Collected data: Begin

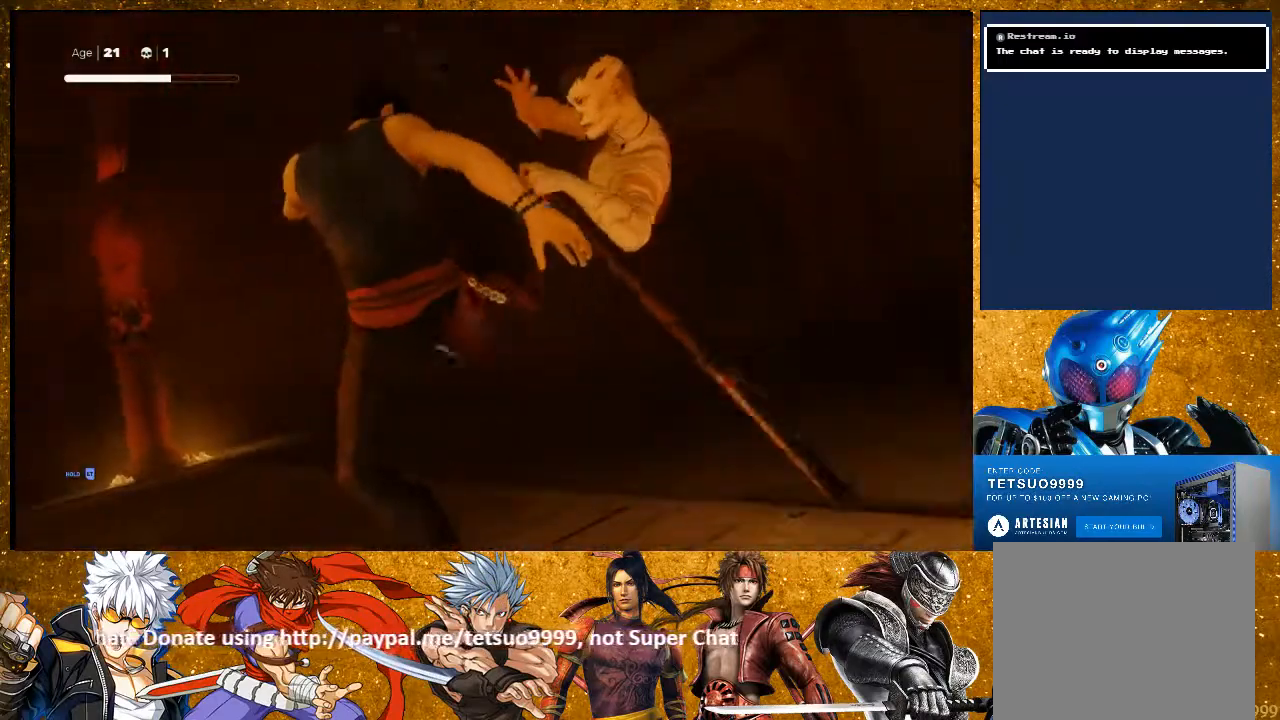
{"dt_ms": 500, "buttons": ["CIRCLE"], "left_stick": "up-right", "right_stick": "center", "events": [[217, "CIRCLE", "down"]]}
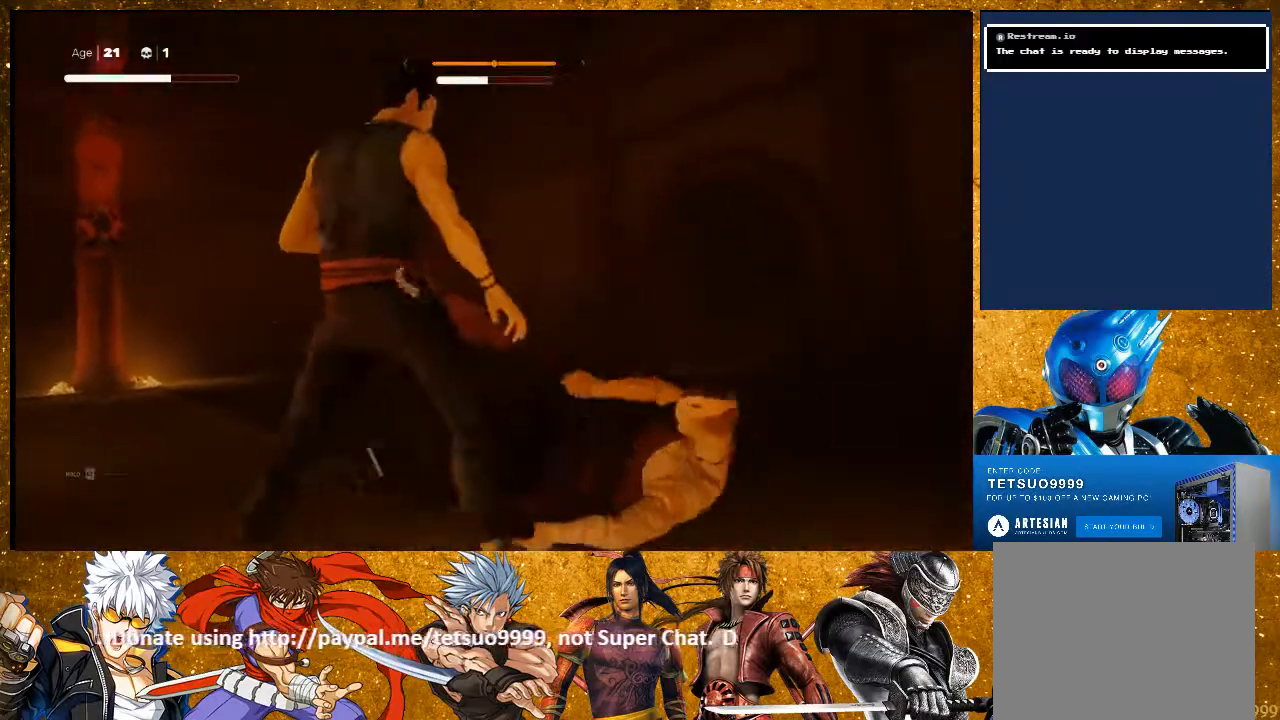
{"dt_ms": 500, "buttons": ["CIRCLE"], "left_stick": "center", "right_stick": "center", "events": [[183, "left_stick", "center"]]}
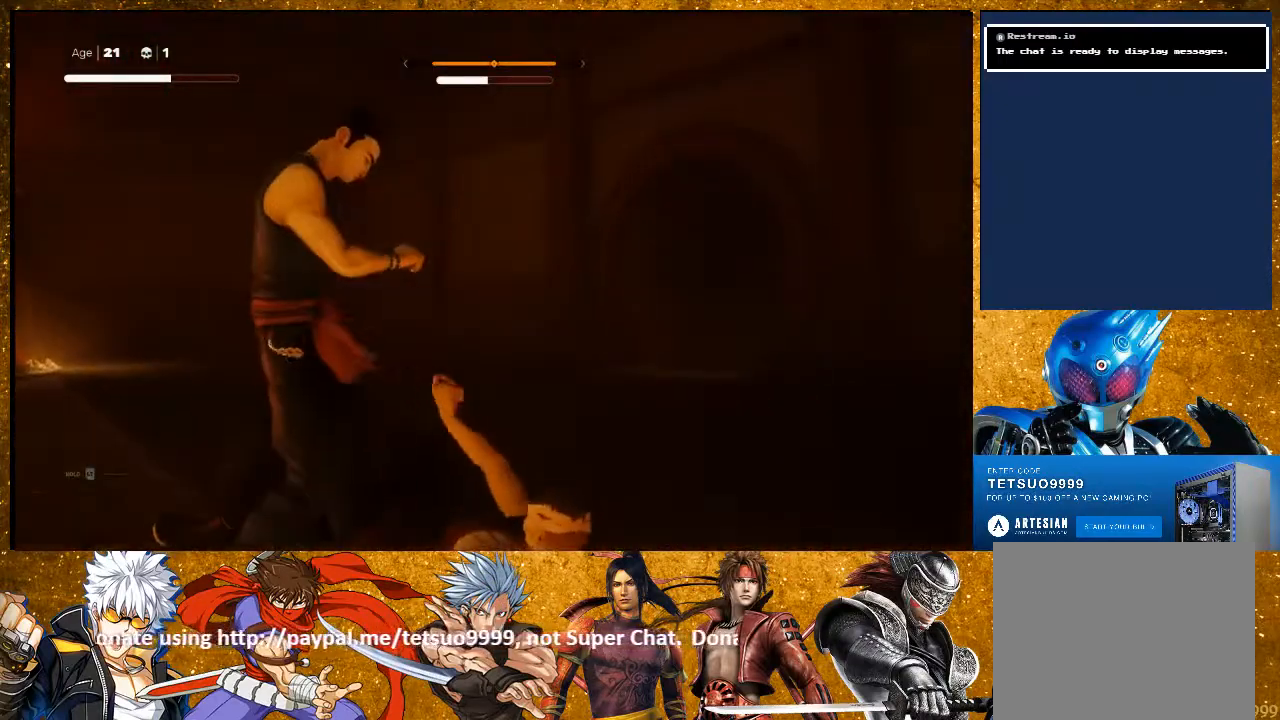
{"dt_ms": 500, "buttons": ["CIRCLE"], "left_stick": "up-right", "right_stick": "center", "events": [[400, "left_stick", "up-right"]]}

Collected data: End

### Task details
Could you repeat all of the data exactly, minus the pictures?

### Task output
{"dt_ms": 500, "buttons": ["CIRCLE"], "left_stick": "up-right", "right_stick": "center", "events": [[217, "CIRCLE", "down"]]}
{"dt_ms": 500, "buttons": ["CIRCLE"], "left_stick": "center", "right_stick": "center", "events": [[183, "left_stick", "center"]]}
{"dt_ms": 500, "buttons": ["CIRCLE"], "left_stick": "up-right", "right_stick": "center", "events": [[400, "left_stick", "up-right"]]}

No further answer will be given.